Once you've answered these four questions and are satisfied that the training you've chosen is right for you or your company, don't hesitate to act. If you haven't done it already, search the Internet for training opportunities, read industry newsletters, check local schools, college and universities or call your local manufacturer's association. The sooner you improve your skills, the better your chances for increased earnings, employment opportunities and job satisfaction. Continuing education and training are out there-go out and find your future!

Penn State Erie's plastics education technology program, initiated in 1989, enrolls more than 250 undergraduate students and is home to several outreach centers, including the Computer-Aided Engineering Center (CAE) and the Plastics Technology Center (PTC). The academic program is accredited by the Technology Accreditation Committee of the American Board for Engineering and Technology.

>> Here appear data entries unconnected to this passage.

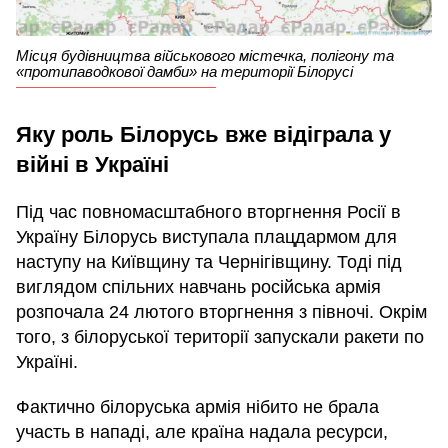
Місця будівництва військового містечка, полігону та
«протипаводкової дамби» на території Білорусі
Яку роль Білорусь вже відіграла у
війні в Україні
Під час повномасштабного вторгнення Росії в
Україну Білорусь виступала плацдармом для
наступу на Київщину та Чернігівщину. Тоді під
виглядом спільних навчань російська армія
розпочала 24 лютого вторгнення з півночі. Окрім
того, з білоруської території запускали ракети по
Україні.
Фактично білоруська армія нібито не брала
участь в нападі, але країна надала ресурси,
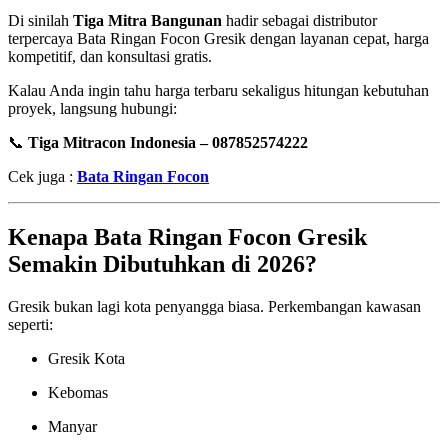
Di sinilah
Tiga Mitra Bangunan
hadir sebagai distributor
terpercaya Bata Ringan Focon Gresik dengan layanan cepat, harga
kompetitif, dan konsultasi gratis.
Kalau Anda ingin tahu harga terbaru sekaligus hitungan kebutuhan
proyek, langsung hubungi:
📞
Tiga Mitracon Indonesia – 087852574222
Cek juga :
Bata Ringan Focon
Kenapa Bata Ringan Focon Gresik
Semakin Dibutuhkan di 2026?
Gresik bukan lagi kota penyangga biasa. Perkembangan kawasan
seperti:
Gresik Kota
Kebomas
Manyar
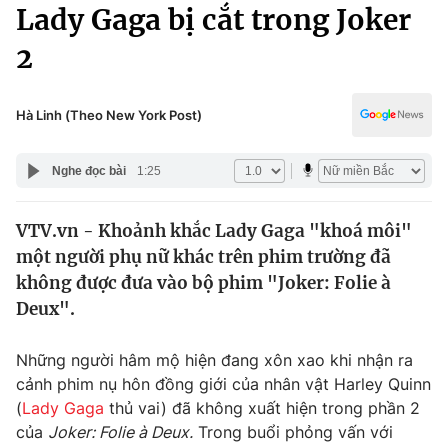
Chính trị
Lady Gaga bị cắt trong Joker
Truyền hình
2
Văn hóa - Giải trí
Xã hội
Y tế
Đời sống
Hà Linh (Theo New York Post)
Pháp luật
Công nghệ
Giáo dục
Nghe đọc bài
1:25
Y tế
VTV.vn - Khoảnh khắc Lady Gaga "khoá môi"
Thế giới
một người phụ nữ khác trên phim trường đã
Tin tức
không được đưa vào bộ phim "Joker: Folie à
Kinh tế
Deux".
Thế giới đó đây
Tài chính
Dữ liệu và đời sống
Câu chuyện quốc tế
Những người hâm mộ hiện đang xôn xao khi nhận ra
Thị trường
cảnh phim nụ hôn đồng giới của nhân vật Harley Quinn
(
Lady Gaga
thủ vai) đã không xuất hiện trong phần 2
Truyền hình
Góc doanh nghiệp
của
Joker: Folie à Deux.
Trong buổi phỏng vấn với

In addition to associate and bachelor's degree programs, faculty in the plastics program offer workforce development training for the plastics industry. Working through Penn State Erie's Center for Corporate and Continuing Education, employers may arrange in-house customized training for their employees, or they may send employees to the state-of-the-art plastics laboratory at Penn State Erie for a variety of workshops on injection molding, mold maintenance, mold cooling, gas-assist injection molding, part design, project management, plastics packaging, geometric dimensioning and tolerancing and more.